View Full Version : Urgent advice - Ornithologist needed
30th Aug 2006, 09:01
A wee bird has just flown full tilt into the office window. Looking it up on the web, it appears to be a yellow wagtail. It's alive & flicking it's tail & moving it's head but is just sat by a car. For all I know, it may just be stunned but I can't get through to the RSPCA. The RSPB say ring the RSPCA!
What, if anything should we do?:confused:
Start a sweepstake on how long before a cat gets it or it flies away.......
30th Aug 2006, 09:07
serve it with chips
Solid Rust Twotter
30th Aug 2006, 09:15
As it's adult with little chance of being kicked out of the nest for associating with humans, perhaps it may be an idea to place it in a large box which is kept dark and in a quiet place until a vet can take a look at it or it recovers enough to be released. A shallow dish of water in there with it may help counter dehydration.
Keep trying the RSPB.
30th Aug 2006, 09:16
Leave it be, it will either die, or recover and fly away. human interference is more likely harmful than helpful
30th Aug 2006, 09:24
Rusty has the right idea. Capture it by dropping a soft cloth over it and gathering it up gently. Place it in a cardboard box (about shoe box size), put lid or other cover on then hold in place while you uncover the bird but leave the cloth there as it's easier for the bird to hold on to than plain cardboard.
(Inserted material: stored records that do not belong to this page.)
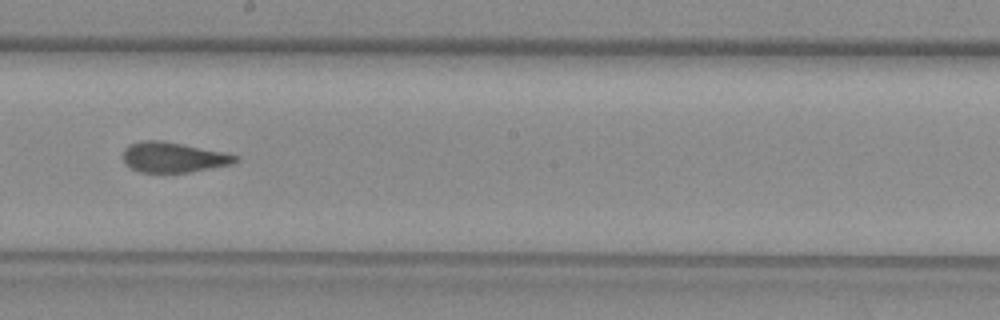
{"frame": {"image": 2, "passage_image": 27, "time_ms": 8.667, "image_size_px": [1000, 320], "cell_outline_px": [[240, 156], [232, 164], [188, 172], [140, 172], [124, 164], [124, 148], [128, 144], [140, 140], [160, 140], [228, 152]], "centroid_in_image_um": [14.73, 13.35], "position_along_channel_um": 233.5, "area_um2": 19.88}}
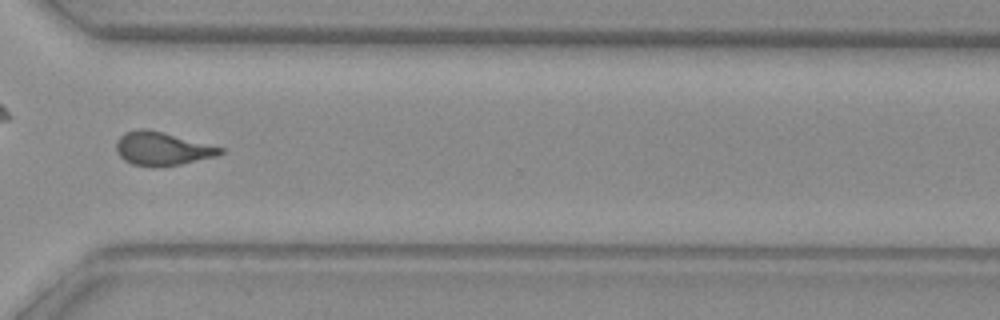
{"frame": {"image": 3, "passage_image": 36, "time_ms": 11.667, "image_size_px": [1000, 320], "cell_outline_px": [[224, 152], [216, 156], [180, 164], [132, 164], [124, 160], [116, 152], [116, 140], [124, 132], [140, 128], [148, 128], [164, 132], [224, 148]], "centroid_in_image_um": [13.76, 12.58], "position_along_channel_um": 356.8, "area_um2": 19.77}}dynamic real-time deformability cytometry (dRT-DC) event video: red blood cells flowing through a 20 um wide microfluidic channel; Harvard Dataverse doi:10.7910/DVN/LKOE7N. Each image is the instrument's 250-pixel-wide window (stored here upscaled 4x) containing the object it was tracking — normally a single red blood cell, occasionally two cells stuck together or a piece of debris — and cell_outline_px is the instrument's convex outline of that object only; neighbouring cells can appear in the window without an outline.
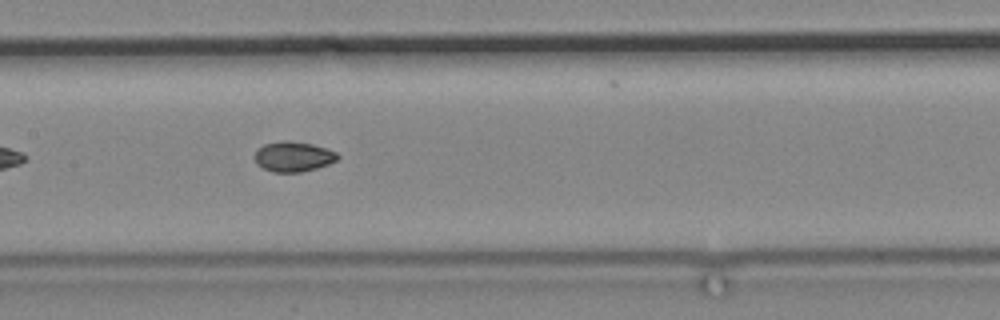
{"species": "common noctule bat (a hibernating species)", "species_latin": "Nyctalus noctula", "temperature_condition": "cold", "stored_images_in_passage": 16, "camera_frame_rate_fps": 3000, "um_per_image_px": 0.085, "animal": {"sex": "male", "body_mass_g": 19.2, "forearm_length_mm": 51.8}, "frame": {"image": 1, "passage_image": 14, "time_ms": 16.667, "image_size_px": [1000, 320], "cell_outline_px": [[340, 156], [336, 160], [328, 164], [316, 168], [300, 172], [272, 172], [256, 164], [256, 148], [264, 144], [280, 140], [288, 140], [312, 144], [336, 152]], "centroid_in_image_um": [24.91, 13.3], "position_along_channel_um": 182.5, "area_um2": 14.51}}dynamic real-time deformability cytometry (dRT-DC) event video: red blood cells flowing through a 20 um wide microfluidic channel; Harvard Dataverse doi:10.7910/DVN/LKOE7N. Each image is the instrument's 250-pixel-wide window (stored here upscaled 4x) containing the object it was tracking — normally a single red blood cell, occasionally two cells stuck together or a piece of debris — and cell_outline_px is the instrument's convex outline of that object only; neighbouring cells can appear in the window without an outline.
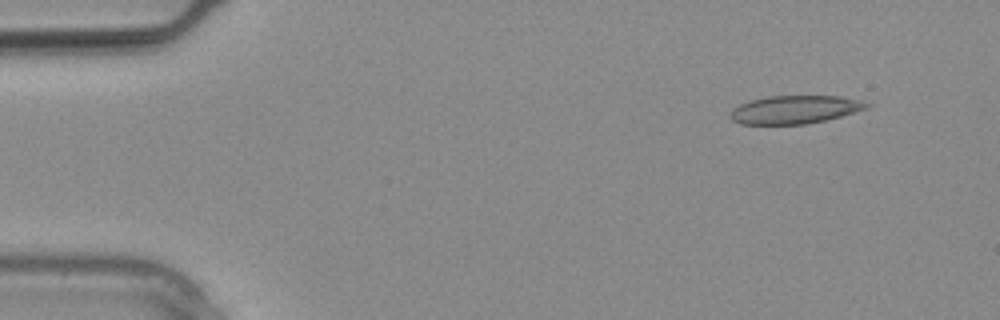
{"species": "common noctule bat (a hibernating species)", "species_latin": "Nyctalus noctula", "temperature_condition": "warm", "stored_images_in_passage": 2, "camera_frame_rate_fps": 3000, "um_per_image_px": 0.085, "animal": {"sex": "male", "body_mass_g": 20.4}, "frame": {"image": 1, "passage_image": 1, "time_ms": 0.0, "image_size_px": [1000, 320], "cell_outline_px": [[872, 104], [868, 108], [840, 116], [824, 120], [804, 124], [740, 124], [732, 120], [728, 116], [732, 108], [748, 100], [768, 96], [840, 96], [860, 100]], "centroid_in_image_um": [67.52, 9.31], "position_along_channel_um": 17.5, "area_um2": 22.43}}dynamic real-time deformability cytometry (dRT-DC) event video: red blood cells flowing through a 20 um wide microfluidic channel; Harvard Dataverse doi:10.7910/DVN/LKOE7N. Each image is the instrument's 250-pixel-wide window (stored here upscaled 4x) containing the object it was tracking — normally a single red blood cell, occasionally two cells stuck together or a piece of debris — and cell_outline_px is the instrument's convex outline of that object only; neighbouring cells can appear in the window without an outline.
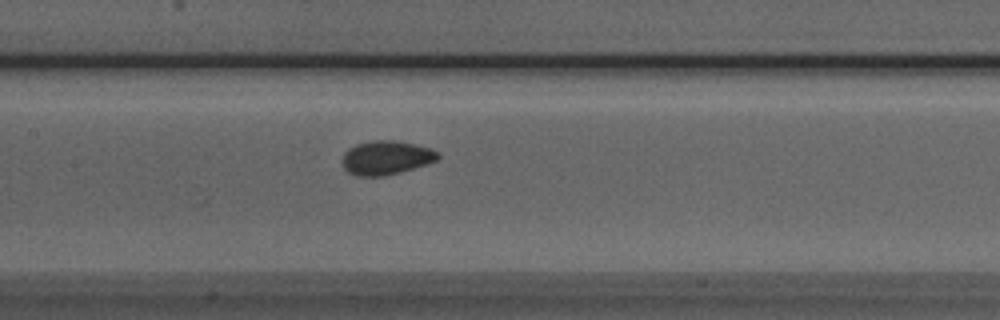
{"species": "Egyptian fruit bat (a non-hibernating species)", "species_latin": "Rousettus aegyptiacus", "temperature_condition": "room temperature", "stored_images_in_passage": 51, "camera_frame_rate_fps": 3000, "um_per_image_px": 0.085, "animal": {"sex": "male"}, "frame": {"image": 1, "passage_image": 24, "time_ms": 7.667, "image_size_px": [1000, 320], "cell_outline_px": [[440, 156], [436, 160], [400, 172], [384, 176], [356, 176], [348, 172], [344, 168], [340, 160], [344, 152], [348, 148], [356, 144], [372, 140], [392, 140], [432, 148], [440, 152]], "centroid_in_image_um": [32.77, 13.4], "position_along_channel_um": 174.6, "area_um2": 18.96}}
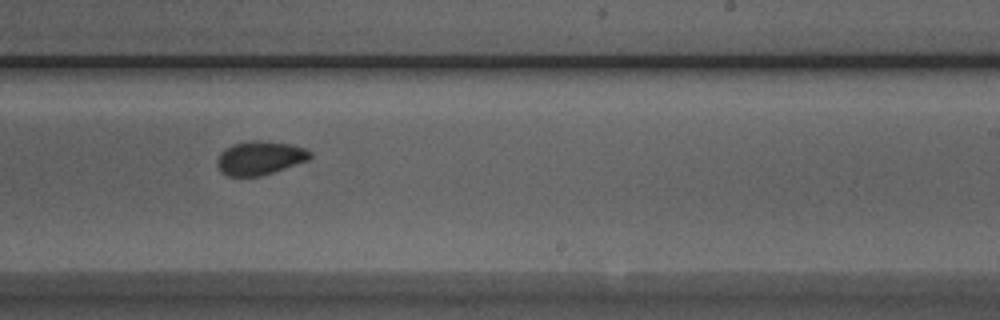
{"frame": {"image": 2, "passage_image": 31, "time_ms": 10.0, "image_size_px": [1000, 320], "cell_outline_px": [[312, 156], [308, 160], [260, 176], [228, 176], [220, 172], [216, 164], [216, 160], [220, 152], [224, 148], [232, 144], [248, 140], [256, 140], [288, 144], [304, 148], [312, 152]], "centroid_in_image_um": [22.03, 13.42], "position_along_channel_um": 267.0, "area_um2": 18.26}}
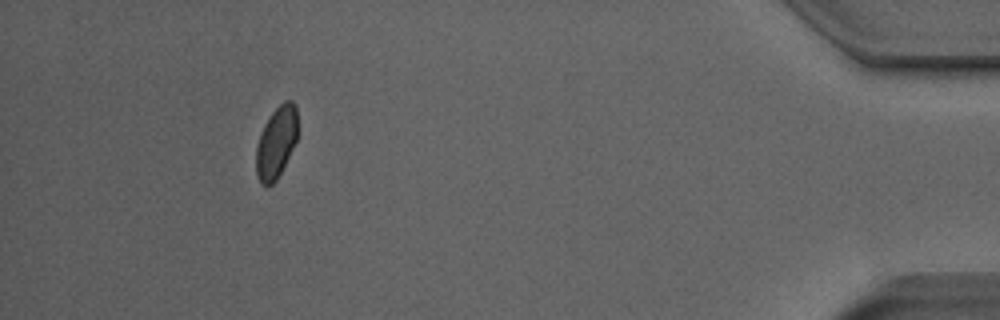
{"frame": {"image": 3, "passage_image": 47, "time_ms": 15.333, "image_size_px": [1000, 320], "cell_outline_px": [[296, 140], [276, 180], [268, 188], [260, 184], [256, 172], [256, 144], [272, 112], [284, 100], [292, 100], [296, 104]], "centroid_in_image_um": [23.46, 12.13], "position_along_channel_um": 411.7, "area_um2": 16.94}, "authors_computed_cell_mechanics": {"area_um2": 18.5538, "velocity_mm_per_s": 3.9729, "shape_relaxation_time_tau1_ms": 3.7153, "shape_relaxation_time_tau2_ms": 1.0963, "deformation_change_tau1": 0.0593, "deformation_change_tau2": 0.038}}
Put the water in and check on it from time to time by lifting the corner only. Keep trying to contact the RSBP.
30th Aug 2006, 09:29
They often get stunned and recover - stick it somethere safe and it will probably be OK, I had a woodpecker fly full tilt into my greenhouse and went into something like a coma, I left it in the garden under a hedge, and went out to look for it later that night. It was still there. So I put it in a box in the greenhouse, and next morning it was recovered. I opened the box and it flew off. So I'd not discount putting it in a box until its back on its feet. Just leave it somewhere quiet, and don't disturb it.
Having said that I also recoverd a Robin that went off flying last winter, and it was an ex Robin the next morning.....
Leave it be if it is safe, shift it somewhere else if it isn't, in a box in a quiet place if necessary, and monitor it discreetly. Let it go as soon as possible.
Biophilia is one of the noble things about being a human!
30th Aug 2006, 09:31
WA-Wow has the right idea:
Capture it by dropping a soft cloth over it and gathering it up gently. Place it in a cardboard box (about shoe box size), put lid or other cover on then hold in place while you uncover the bird but leave the cloth there as it's easier for the bird to hold on to than plain cardboard.
Close the lid and put the box on a shelf.
Check on it after about a month.
30th Aug 2006, 09:38
Mmm chips. We're leaving it. As it goes, we approached it & it hopped off a bit, so perhaps it's coming round a bit. In fairness, this is aviation related.:}
30th Aug 2006, 10:46
Avian related perhaps.
I know, I know...
30th Aug 2006, 10:46
If it's a yellowhammer it is well worth saving as they are begining to get rare:ok:
30th Aug 2006, 11:11
:eek: If its rare it tastes nicer :eek:
30th Aug 2006, 11:12
...And it's flown off. Bit wobbly to start with, still punch drunk I reckon & yep, it was a wagtail. Bit of a sore head me thinks.:ouch:
30th Aug 2006, 12:31
Murakoze (http://www.garden-birds.co.uk/birds/yellow_wagtail.htm) (though it could have been Aksante or Ni waro etc. - well, British yellow wagtails are reputed to come from Africa aren't they?!)
"Thank you" for noticing / caring... :ok:
30th Aug 2006, 13:21
Obviously didn't have WCAS fitted (Tweet Tweet Terrain Terrain)
30th Aug 2006, 18:46
Had a robin blunder in through an open fanlight once. It could barely fly and certainly couldn't stand up. It kept falling over. It eventually dawned on us that the little bird was p!ssed. It had been pecking at some crab apples that had fallen and were fermenting on the ground and was as high as a kite (terrible pun I know). We put it outside on the ground - I figured if we put it on a branch it would fall off it's perch. Whether it recovered and flew off or a cat got it I don't know. There were no feathers blowing around so I guess it regained it's equilibrium and departed.
Those crab apples made excellent cider by the way, kicked like a donkey. Bet that robin had a splitting head later.
30th Aug 2006, 22:52
Should have put it in a bag and sent it off with the bird strike report.